I'm very sorry about your grandfather. I lost my grandmother earlier this year.

After she died, the family cleaned out her house. We found $20,000 in really old bills in a shoebox in her closet. She was a child of the Depression and was very frugal, but this shocked everyone. The money had obviously been hidden for decades.

I struggle with the same questions as you. Save or spend on experiences? I don't think there is an easy answer for anyone.

Budget Mama said...

I'm very sorry to hear about your grandfather's passing.

In terms of money, I think it's a balance that each person has to find for themselves. With the debt I have, I can't afford to spend and I need to work on my savings and emergency fund. But I am making small allotments here and there to reward my efforts in the day to day grind.
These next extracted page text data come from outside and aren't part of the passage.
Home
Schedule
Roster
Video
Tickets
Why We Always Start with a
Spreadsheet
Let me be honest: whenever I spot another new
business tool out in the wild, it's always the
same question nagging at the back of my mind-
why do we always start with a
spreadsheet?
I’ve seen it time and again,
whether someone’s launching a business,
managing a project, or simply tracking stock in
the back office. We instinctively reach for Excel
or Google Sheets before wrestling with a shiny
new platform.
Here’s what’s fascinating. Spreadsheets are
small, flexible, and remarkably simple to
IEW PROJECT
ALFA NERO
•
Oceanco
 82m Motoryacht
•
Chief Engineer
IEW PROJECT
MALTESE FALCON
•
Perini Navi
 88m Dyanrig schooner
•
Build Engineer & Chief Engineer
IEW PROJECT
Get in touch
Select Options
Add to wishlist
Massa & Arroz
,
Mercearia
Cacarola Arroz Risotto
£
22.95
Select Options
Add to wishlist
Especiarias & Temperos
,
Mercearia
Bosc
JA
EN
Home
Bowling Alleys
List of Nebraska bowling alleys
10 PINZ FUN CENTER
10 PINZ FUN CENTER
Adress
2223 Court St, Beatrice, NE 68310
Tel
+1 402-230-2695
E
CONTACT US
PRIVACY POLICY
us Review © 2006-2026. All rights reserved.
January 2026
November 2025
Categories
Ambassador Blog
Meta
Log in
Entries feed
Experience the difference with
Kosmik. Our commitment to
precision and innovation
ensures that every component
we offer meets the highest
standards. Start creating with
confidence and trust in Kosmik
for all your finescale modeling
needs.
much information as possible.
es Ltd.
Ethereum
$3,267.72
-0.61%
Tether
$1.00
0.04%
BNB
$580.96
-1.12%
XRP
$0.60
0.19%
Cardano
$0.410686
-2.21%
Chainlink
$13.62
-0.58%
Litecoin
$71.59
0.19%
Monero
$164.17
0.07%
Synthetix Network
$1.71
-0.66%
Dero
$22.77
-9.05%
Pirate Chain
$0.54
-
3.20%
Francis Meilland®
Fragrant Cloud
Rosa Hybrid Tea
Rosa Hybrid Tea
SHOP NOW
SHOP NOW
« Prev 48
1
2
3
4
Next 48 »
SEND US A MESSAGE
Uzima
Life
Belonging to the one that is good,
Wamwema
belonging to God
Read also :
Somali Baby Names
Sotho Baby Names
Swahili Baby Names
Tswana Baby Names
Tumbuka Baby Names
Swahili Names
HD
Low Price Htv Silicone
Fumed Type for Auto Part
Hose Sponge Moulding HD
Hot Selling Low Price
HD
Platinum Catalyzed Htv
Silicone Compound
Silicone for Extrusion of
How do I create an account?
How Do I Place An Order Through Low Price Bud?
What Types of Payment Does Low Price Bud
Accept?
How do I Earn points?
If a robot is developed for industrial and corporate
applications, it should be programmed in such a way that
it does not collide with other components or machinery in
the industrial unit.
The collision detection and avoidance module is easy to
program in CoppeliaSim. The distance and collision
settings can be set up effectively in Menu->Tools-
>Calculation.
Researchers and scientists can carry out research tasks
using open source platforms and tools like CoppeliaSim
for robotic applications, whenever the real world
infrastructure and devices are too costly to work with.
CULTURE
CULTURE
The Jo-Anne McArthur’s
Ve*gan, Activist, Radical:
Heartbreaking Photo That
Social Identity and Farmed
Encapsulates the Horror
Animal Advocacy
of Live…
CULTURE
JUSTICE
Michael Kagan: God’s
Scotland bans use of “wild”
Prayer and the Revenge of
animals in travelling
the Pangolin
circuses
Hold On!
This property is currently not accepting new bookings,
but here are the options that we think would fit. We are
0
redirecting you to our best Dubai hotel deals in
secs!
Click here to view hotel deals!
I love to travel and luckily did a lot of travel in my 20s and early 30s. I am going to make a travel fund so I can continue to travel somewhere big every other year and do small trips in between. Traveling is my passion. But I need to make sure I have all my financial ducks in a row. It's a balance.

Revanche said...

I've had this on my mind for some time now, and it still takes me a while to comment.

My condolences for your loss.

Crystal said...

Thank you all so much for thinking of me. Your support was very appreciated!

Emilita said...

I'm sorry to hear about your loss. My great uncle also died last weekend (after a long illness)...in fact, I lost both my great uncles this year. Sucky, to say the least.

I think time will help relieve that impending sense of mortality and soothe your existential crisis. Obviously nothing will fill the void of losing your grandfather in your life, but I think there will come a time when it's easier to get through the day without it being at the top of your mind all the time. (If that's how you're feeling at all...I just speak from my own past experience.)

But you're right, we have to live now. And even when you're feeling better about stuff, it's nice that you'll have this blog entry to loo back on if you ever need a jolt of money-isn't-everything mentality.

Thanks for sharing. I hope you're feeling better.